Trump has essentially taken nine federal departments and dozens of federal agencies hostage in an effort to coerce Congress into spending $5.7 billion on the bigger, longer border wall he promised on the campaign trail to build (supposedly at Mexico’s expense, but now on the U.S. taxpayers’ tab). Vital government services and responsibilities are being sacrificed in the political standoff, and there’s no end in sight.
In some cases, the shutdown is making communities less safe.
The western United States has experienced a series of catastrophic fires in recent years, yet much of the prevention work needed to reduce the risk is on hold during the shutdown. Firefighter hiring and training is frozen, as are contracts for equipment and aircraft. The U.S. Forest Service has suspended controlled burns of dead timber and dry brush, steps that are designed to reduce the fuel and intensity of future wildfires. This is all essential work that can be done only during the increasingly short off-season, and stopping those efforts leaves both firefighting agencies and wildland communities less prepared.

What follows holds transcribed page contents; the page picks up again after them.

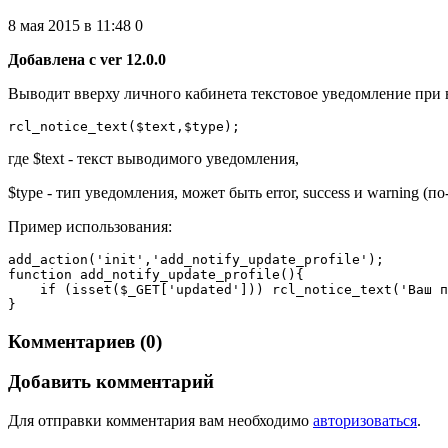
8 мая 2015 в 11:48
0
Добавлена с ver 12.0.0
Выводит вверху личного кабинета текстовое уведомление при
rcl_notice_text($text,$type);
где $text - текст выводимого уведомления,
$type - тип уведомления, может быть error, success и warning (
Пример использования:
add_action('init','add_notify_update_profile');

function add_notify_update_profile(){    

    if (isset($_GET['updated'])) rcl_notice_text('Ваш п
}
Комментариев (0)
Добавить комментарий
Для отправки комментария вам необходимо
авторизоваться
.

There are similar problems across federal agencies, as the lengthy shutdown exacerbates existing challenges. There’s already a shortage of air traffic controllers across the aviation system, and the shutdown has suspended training of new ones. Controllers currently on the job are required to work without pay, adding another anxiety to an already stressful job of managing the nation’s airspace.
National parks are being trashed and trampled by visitors while park service employees are furloughed. Security lines at airports are getting longer as Transportation Security Administration workers, who are required to work without pay, have begun calling in sick in large numbers. And some low-income renters who rely on federal housing could face eviction after rental assistance contracts expired on Jan. 1, because the Department of Housing and Urban Development can’t renew them until the government reopens.
These are basic functions of government — protecting residents and public assets. They should not be chips in a high-stakes political poker game.
There will surely be personal crises Friday when more than 800,000 federal workers at shuttered agencies do not get paid. That includes the workers who have been idled by furloughs and “essential” employees who have been required even though there’s no money to pay them. Also losing out are a slew of contractors that provide goods and services to federal agencies and the agencies’ customers.
Many Americans live paycheck to paycheck, and federal workers are no exception. One missed paycheck — forgoing wages for half the month — can be devastating for families in financially precarious positions. How are these people supposed to pay the rent, their utility bills or their car payments?
Even those who do have a financial cushion could be in for trouble, especially if the shutdown drags on for months or years, as Trump has warned could happen if Democrats do not agree to his demands to fund a bigger border wall.
For some federal workers, financial troubles triggered by missed paychecks could imperil their careers. The union for Federal Bureau of Investigation agents warned in a letter to Congress that agents undergo routine financial background checks to ensure that they are financially stable and responsible. Missing a payment could slow or block an agent’s clearance.
Trump has been dismissive of federal workers’ concerns, although he did pledge Thursday to sign a bill providing them back pay should the shutdown ever end.
“I’m sure that the people that are on the receiving end will make adjustments,” he said over the weekend when asked if he could relate to workers who couldn’t pay their bills.
The longer the shutdown drags on, federal workers — and the people who rely on their services — will have to “make adjustments.” Federal employees will have to manage their own financial panic, while the broader public will watch as the national parks deteriorate, air travel slows, federal forests go unmaintained and the federal safety net for the nation’s most vulnerable frays.